WaterAid India is working in Dindori district with its local partner, the National Institute of Women Child & Youth Development (NIWCYD) to empower communities to realise their rights to clean water, sanitation and hygiene; providing technical inputs, training and support to local communities. In Padhariya village – a predominantly Gond community – where piped water has now been installed as a result of our intervention, people are spending less time collecting water and children are spending more time in schools.

Prem, 35, lives with his wife and three children in Padhariya village, says:

“Piped water has given a lot of time to the women in the community. Now we can at least spend time with our children. I am happy that with this piped water supply, my kids have extra time to devote to studies.

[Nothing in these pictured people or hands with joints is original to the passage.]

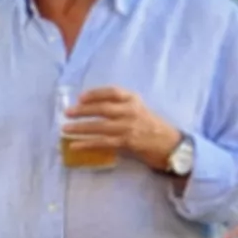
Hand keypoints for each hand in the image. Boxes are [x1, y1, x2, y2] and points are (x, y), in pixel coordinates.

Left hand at [60, 88, 185, 169]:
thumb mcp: (140, 111)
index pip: (113, 92)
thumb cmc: (153, 128)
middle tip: (67, 112)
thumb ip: (121, 108)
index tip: (80, 97)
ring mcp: (130, 127)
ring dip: (80, 127)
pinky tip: (75, 145)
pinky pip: (103, 142)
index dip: (95, 93)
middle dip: (83, 110)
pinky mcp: (128, 143)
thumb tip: (93, 110)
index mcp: (135, 101)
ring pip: (100, 126)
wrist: (172, 146)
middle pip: (103, 108)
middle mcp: (132, 111)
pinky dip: (87, 143)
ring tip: (65, 129)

“A lot of our troubles have been sorted due to the toilets, they have given us safety. Before people used to go out in the nearby fields.

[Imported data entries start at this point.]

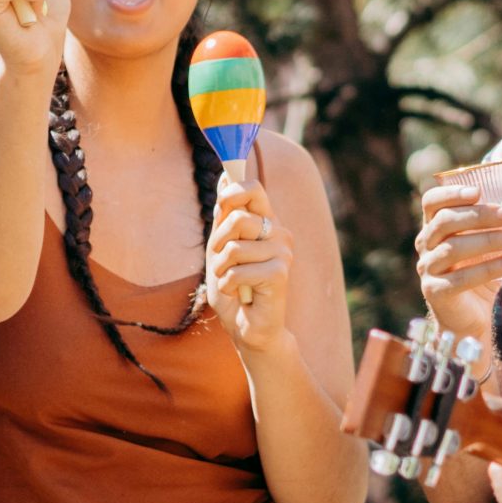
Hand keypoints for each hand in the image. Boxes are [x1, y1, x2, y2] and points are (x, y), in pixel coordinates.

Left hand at [206, 171, 292, 355]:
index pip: (253, 189)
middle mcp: (279, 233)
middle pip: (239, 218)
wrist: (248, 326)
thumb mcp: (221, 247)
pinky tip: (240, 295)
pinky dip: (228, 286)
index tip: (220, 207)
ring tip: (232, 282)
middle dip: (218, 242)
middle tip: (221, 262)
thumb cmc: (234, 287)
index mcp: (267, 222)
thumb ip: (224, 216)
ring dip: (221, 270)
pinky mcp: (280, 273)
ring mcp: (283, 252)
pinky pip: (236, 271)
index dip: (232, 192)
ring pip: (233, 248)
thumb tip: (224, 177)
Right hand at [416, 176, 501, 339]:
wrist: (473, 315)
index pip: (432, 201)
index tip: (478, 190)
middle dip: (480, 215)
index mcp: (435, 226)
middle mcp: (425, 244)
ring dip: (488, 240)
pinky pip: (462, 277)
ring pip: (453, 248)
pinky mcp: (436, 291)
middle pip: (445, 221)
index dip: (451, 192)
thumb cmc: (483, 270)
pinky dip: (491, 268)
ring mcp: (427, 269)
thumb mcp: (499, 239)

“Most importantly, it was a problem for girls. There are some bad people in society. If they see a girl defecating in the open, they would pass shaming comments. Going out in the night was a major challenge.”

 Photographer, Ronny Sen, said:

“It was incredible to visit these remote tribal communities with WaterAid and witness, first hand, how their lives are slowly changing. For the Baiga tribes, this is the first generation of children going to school. Access to television and local markets are also having an impact. Traditional customs such as the ‘Godna’ tattoo – so distinctive among the Baiga women – is getting lost as girls decide that they don’t want it.

“However the lack of clean water and decent sanitation is holding communities back as they spend hours collecting water from dirty streams or are unable to go to school due to diarrhoea and vomiting. Where children do have access to piped water – like in the predominantly Gond village, Padhariya – it is transformative, with children spending less time on daily chores and more time in the classrooms.

 Chief Executive of WaterAid India, VK Madhavan said:

 “These photos not only provide a rare insight in to the changing lives of some of India’s most vulnerable tribal groups, they also highlight the transformative effect that clean water, decent toilets and hygiene can have on people’s lives. However, as the pictures taken from the Baiga communities reveal, there is still a long way to go.

“As per the recent definition of basic services* of the WHO and UNICEF, 157 million people in India are still living without basic access to water while 734 million are living without access to sanitation. Providing access to clean water or decent toilets without a corresponding investment in efforts to change attitudes and behaviours will not change our reality. WaterAid’s global campaign – The Water Fight – aims to make clean water and decent toilets normal for every child because all children, whether they are living in India or elsewhere across the globe, deserve the chance to be healthy, happy and to reach their full potential.

Across the world, 1 in 10 children don’t have basic access to clean water and 1 in 3 don’t have a decent toilet. The Water Fight is a global campaign to bring access to clean water and decent toilets to every child, globally. It’s a fight against the inequalities that hold children back from the healthy childhood they deserve, the education they need, and the chance to lead a normal life which allows them to turn their dreams into reality.

Toilet Facts

44 per cent of the total population in India still defecate in the open.

Open defecation causes chronic diarrhoea that leads to stunting.